Posted on:2015-07-24Degree:Ph.DType:Dissertation
University:University of Toronto (Canada)Candidate:Buczkowicz, PawelFull Text:PDF
GTID:1473390020952531Subject:Pathology
Abstract/Summary:
Diffuse intrinsic pontine glioma (DIPG) is a devastating, inoperable paediatric brain neoplasm with no effective therapy and near 100% fatality. Diagnosis is based mainly on radiological findings and numerous clinical trials using adjuvant chemotherapy over the last four decades have not shown a survival benefit compared to radiation alone. Although the delicate location of these lesions is a contributing factor to the dismal outcomes seen in these children, most of these clinical trials were designed based on adult protocols, with assumptions that paediatric brainstem tumours, whose histology most often resembles high-grade supratentorial glioblastoma (GBM) of adults, would respond to similar therapies.;By combining histological review, methylation profiling, whole-genome and whole-exome sequencing, gene expression profiling, and copy number analysis of a large cohort of DIPG, we describe differences to adult disease, uncover mutations in novel cancer drivers, histone H3 mutation in 78.5% and ACVR1 mutations in 21.25% of DIPG patients, respectively and discover that DIPGs are three molecularly distinct subgroups (H3-K27M, Silent and MYCN). The H3-K27M subgroup is highly p.Lys27Met histone H3 mutated and associated with additional hits including activating mutations in ACVR1, frequent RB1 and TP53 deletions, PVT-1/MYC or PDGFRA gains/amplifications, genomic instability and alternative lengthening of telomeres. Histone mutations confer a worse overall survival (p = 0.0026).

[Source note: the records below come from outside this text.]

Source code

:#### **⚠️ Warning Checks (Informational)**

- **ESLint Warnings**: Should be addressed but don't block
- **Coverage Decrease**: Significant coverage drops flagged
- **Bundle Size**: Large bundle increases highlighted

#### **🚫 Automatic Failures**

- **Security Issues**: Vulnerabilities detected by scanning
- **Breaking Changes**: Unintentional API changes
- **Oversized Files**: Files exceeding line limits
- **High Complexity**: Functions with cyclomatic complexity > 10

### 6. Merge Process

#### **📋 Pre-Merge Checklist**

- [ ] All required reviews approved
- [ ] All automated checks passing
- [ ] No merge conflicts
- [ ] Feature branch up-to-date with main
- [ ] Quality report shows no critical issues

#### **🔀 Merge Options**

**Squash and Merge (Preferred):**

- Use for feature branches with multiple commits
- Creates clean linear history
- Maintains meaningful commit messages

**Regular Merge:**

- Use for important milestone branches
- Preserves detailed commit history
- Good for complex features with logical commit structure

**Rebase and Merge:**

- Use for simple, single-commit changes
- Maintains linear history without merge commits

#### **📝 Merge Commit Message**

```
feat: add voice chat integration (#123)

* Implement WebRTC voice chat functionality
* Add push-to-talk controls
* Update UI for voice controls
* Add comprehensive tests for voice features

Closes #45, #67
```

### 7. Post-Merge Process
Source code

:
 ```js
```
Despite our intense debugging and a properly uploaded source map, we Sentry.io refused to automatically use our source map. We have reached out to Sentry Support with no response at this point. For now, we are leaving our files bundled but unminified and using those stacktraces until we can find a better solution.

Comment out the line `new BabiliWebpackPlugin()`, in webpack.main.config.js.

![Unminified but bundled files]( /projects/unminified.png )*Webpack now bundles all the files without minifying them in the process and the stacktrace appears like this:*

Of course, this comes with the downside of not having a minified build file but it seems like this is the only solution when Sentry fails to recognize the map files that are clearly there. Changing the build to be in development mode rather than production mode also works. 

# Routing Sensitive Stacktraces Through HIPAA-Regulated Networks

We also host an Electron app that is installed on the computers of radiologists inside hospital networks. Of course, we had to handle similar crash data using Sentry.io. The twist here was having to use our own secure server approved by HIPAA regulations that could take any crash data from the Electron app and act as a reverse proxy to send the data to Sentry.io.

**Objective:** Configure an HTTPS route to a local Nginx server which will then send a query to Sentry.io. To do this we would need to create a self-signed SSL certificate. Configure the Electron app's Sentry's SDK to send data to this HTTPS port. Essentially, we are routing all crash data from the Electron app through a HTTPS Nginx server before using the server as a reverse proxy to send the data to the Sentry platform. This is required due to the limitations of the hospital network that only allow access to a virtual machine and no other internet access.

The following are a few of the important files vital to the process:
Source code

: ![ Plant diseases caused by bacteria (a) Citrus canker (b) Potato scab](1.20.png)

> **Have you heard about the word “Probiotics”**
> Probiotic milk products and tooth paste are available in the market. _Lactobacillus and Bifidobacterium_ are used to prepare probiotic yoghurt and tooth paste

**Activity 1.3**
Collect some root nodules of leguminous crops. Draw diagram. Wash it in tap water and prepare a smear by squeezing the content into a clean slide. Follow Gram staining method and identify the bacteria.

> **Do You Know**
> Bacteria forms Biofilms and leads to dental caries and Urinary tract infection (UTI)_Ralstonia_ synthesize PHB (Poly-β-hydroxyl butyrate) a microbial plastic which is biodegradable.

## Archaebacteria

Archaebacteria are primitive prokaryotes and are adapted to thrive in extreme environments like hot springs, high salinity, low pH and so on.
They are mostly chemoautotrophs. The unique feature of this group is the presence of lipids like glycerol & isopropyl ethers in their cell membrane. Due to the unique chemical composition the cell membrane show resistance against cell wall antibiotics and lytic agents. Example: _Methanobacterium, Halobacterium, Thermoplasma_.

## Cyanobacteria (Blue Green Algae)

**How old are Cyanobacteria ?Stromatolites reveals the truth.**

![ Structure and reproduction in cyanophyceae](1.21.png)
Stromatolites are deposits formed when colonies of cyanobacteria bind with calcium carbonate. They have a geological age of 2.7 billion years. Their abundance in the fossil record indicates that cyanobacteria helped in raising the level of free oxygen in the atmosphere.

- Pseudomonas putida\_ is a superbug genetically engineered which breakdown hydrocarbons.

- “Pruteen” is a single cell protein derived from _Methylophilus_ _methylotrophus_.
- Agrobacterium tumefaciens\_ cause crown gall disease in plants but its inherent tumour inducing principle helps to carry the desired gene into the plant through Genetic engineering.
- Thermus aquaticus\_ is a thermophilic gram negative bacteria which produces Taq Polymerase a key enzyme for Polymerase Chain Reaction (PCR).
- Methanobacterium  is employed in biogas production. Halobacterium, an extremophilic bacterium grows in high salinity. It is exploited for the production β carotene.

The MYCN subgroup is not associated with histone mutations and is instead characterized by hypermethylation and chromothripsis of chromosome 2p with high-level amplifications of MYCN and ID2. The Silent subgroup affects younger children, has genomes with minimal genomic instability and fewer mutations. Histologically, DIPG represent a spectrum of grade II-IV disease with vast regional differences and frequent leptomeningeal dissemination.;Our results show that this seemingly homogeneous entity in fact comprises three distinct subgroups with different genomic, molecular and histopathological features. This complexity needs to be considered when designing new therapeutic approaches in order to improve outcome for these children.